Recursos - Defesa de Lula vai ao STF em nova tentativa de impedir prisão

Eduardo Bresciani e André de Souza

07/04/2018

 

 

Com derrota de habeas corpus no STJ, advogados ingressam com ‘reclamação’ na Suprema Corte; O argumento principal da defesa é que a 8ª Turma do TRF-4 não poderia ter encaminhado a Moro a informação de que o trâmite estava encerrado

-BRASÍLIA E SÃO PAULO- No dia em que as atenções do país se voltaram para a sede do Sindicato dos Metalúrgicos do ABC, onde o ex-presidente Luiz Inácio Lula da Silva entrincheirou-se com aliados, os tribunais superiores de Brasília receberam uma série de recursos contra o encarceramento do petista. A ofensiva jurídica começou pelo Superior Tribunal de Justiça (STJ), onde os advogados de Lula protocolaram um habeas corpus para evitar a prisão do petista sob o argumento de que ele ainda teria um recurso a apresentar ao Tribunal Regional Federal da 4 Região (TRF-4). O recurso acabou rejeitado pelo relator da Lava-Jato no STJ, ministro Félix Fischer. Após a derrota, os defensores do ex-presidente apresentaram novo recurso contra a prisão, desta vez no Supremo Tribunal Federal (STF).

Em geral, habeas corpus no STF só são analisados quando terminado o trâmite no STJ, o que ainda não ocorreu. Assim, a defesa de Lula preferiu apresentar outro tipo de ação, chamado de “reclamação”. A defesa queria que o processo fosse encaminhado ao ministro Marco Aurélio Mello por ele ser relator das ações diretas de constitucionalidade (ADCs) que tratam do fim da prisão em segunda instância. A estratégia, no entanto, fracassou. O relator da Lava-Jato, ministro Edson Fachin, foi sorteado para relatar o pleito, mas preferiu remeter o recurso à presidente da Corte, ministra Cármen Lúcia, para que ela decidisse a relatoria. À noite, Cármen decidiu manter a relatoria com Fachin.

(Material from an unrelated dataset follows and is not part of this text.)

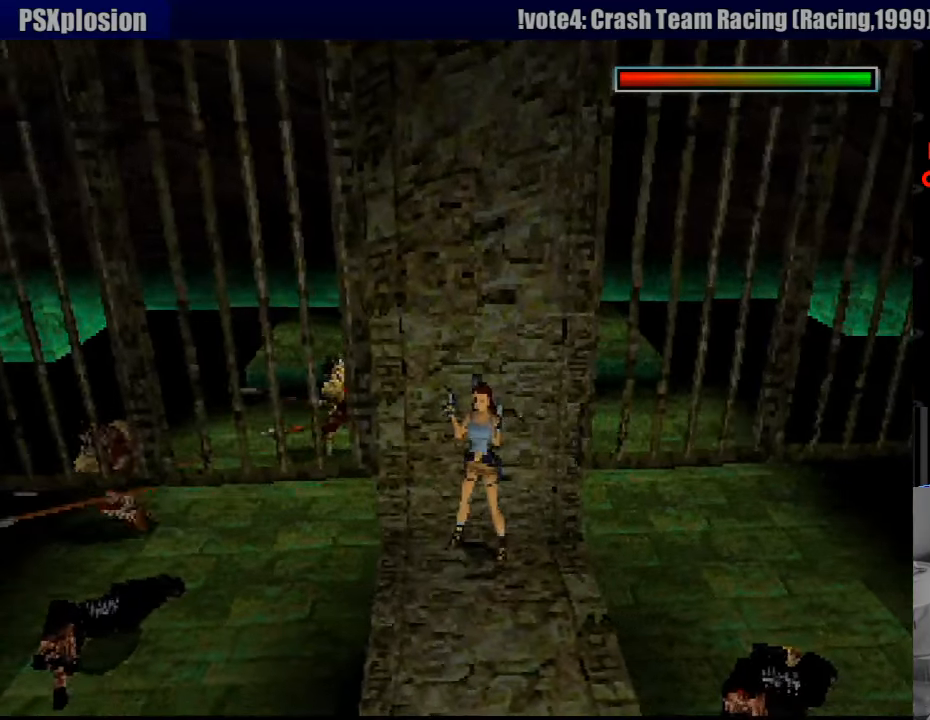
{"buttons": ["CROSS"], "events": [[150, "DPAD_RIGHT", "up"]]}
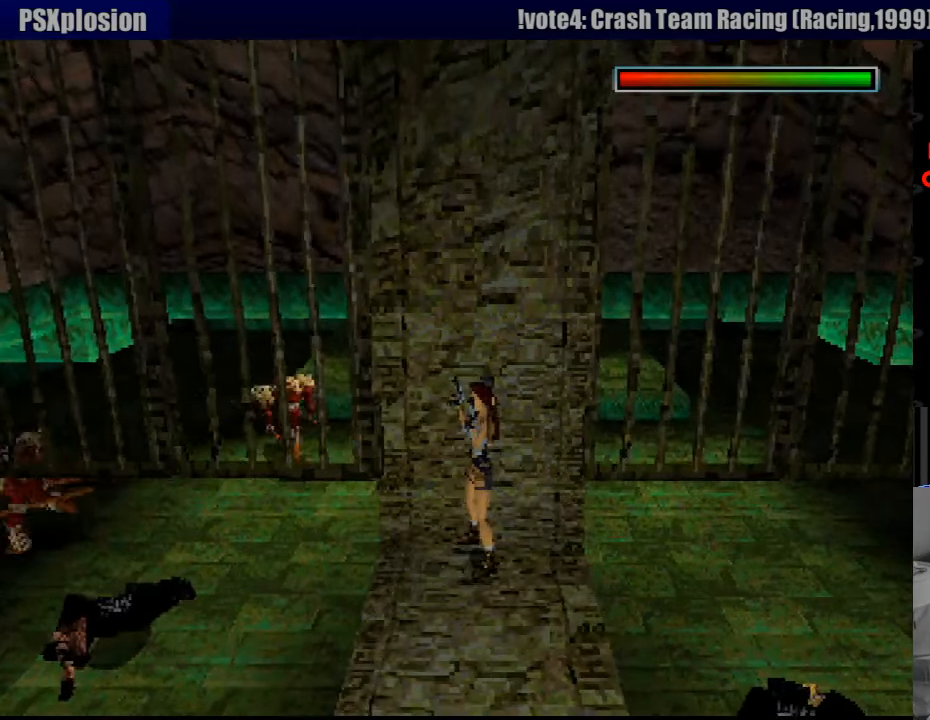
{"buttons": ["CROSS"], "events": []}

Ao rejeitar o recurso de Lula no STJ, o ministro Félix Fischer argumentou que os advogados de Lula não apresentaram documentos e informações suficientes para demonstrar que a situação do ex-presidente era excepcional a ponto de justificar uma liminar que garantisse sua liberdade. Fischer determinou ainda que o caso seja analisado posteriormente pela Quinta Turma do STJ, composta por ele e mais quatro ministros.

No STF, a defesa de Lula fez três pedidos em caráter liminar, os mesmos já apresentados e rejeitados liminarmente no STJ. O primeiro solicitou que a prisão fosse suspensa até o julgamento definitivo da reclamação na Corte. O segundo foi para o impedimento da prisão de Lula até que o TRF-4 analisasse recursos extraordinários. O terceiro pede para que se aguarde, ao menos, a análise dos chamados “embargos dos embargos”, cujo prazo para apresentação no TRF-4 vence na próxima terça-feira. No STJ, Fischer entendeu que não é necessário esperar o julgamento desse recurso. Segundo o ministro, a “legitimação” da ordem para prender Lula vem justamente do ofício do TRF-4 encaminhado a Moro. Fischer também solicitou “informações atualizadas e pormenorizadas” ao juiz.

O argumento principal da defesa é que a 8ª Turma do TRF-4 não poderia ter encaminhado a Moro a informação de que o trâmite naquele órgão estava encerrado. Lula foi condenado a 12 anos e um mês de prisão por corrupção passiva e lavagem de dinheiro no caso do tríplex do Guarujá (SP). A defesa também recorreu ao Comitê de Direitos Humanos das Nações Unidas (ONU), em Genebra, para evitar a prisão.

Enquanto o prazo de Lula se esgotava, uma divergência entre o ministro Marco Aurélio e Cármen Lúcia começou a se desenhar nos bastidores. Na quinta-feira, o ministro, que relata as ADCs que pedem o fim da prisão em segunda instância, anunciou que iria levar ao plenário, na sessão de quarta-feira, o pedido feito pelo PEN para que fiquem suspensas as prisões de todos os condenados na segunda instância. Por se tratar de medida urgente, Marco Aurélio avaliou que a análise do caso não dependeria da vontade da presidente para ser pautada. Cármen, no entanto, tinha outros planos para a sessão de quarta-feira. A ministra costuma dizer que a questão da segunda instância já foi analisada três vezes em 2016, sempre pela legalidade da execução da pena. Assim, no lugar das ADCs, ela pautou o julgamento de processos que podem significar a prisão ou a liberdade do deputado afastado Paulo Maluf (PP-SP) e do ex-ministro Antonio Palocci.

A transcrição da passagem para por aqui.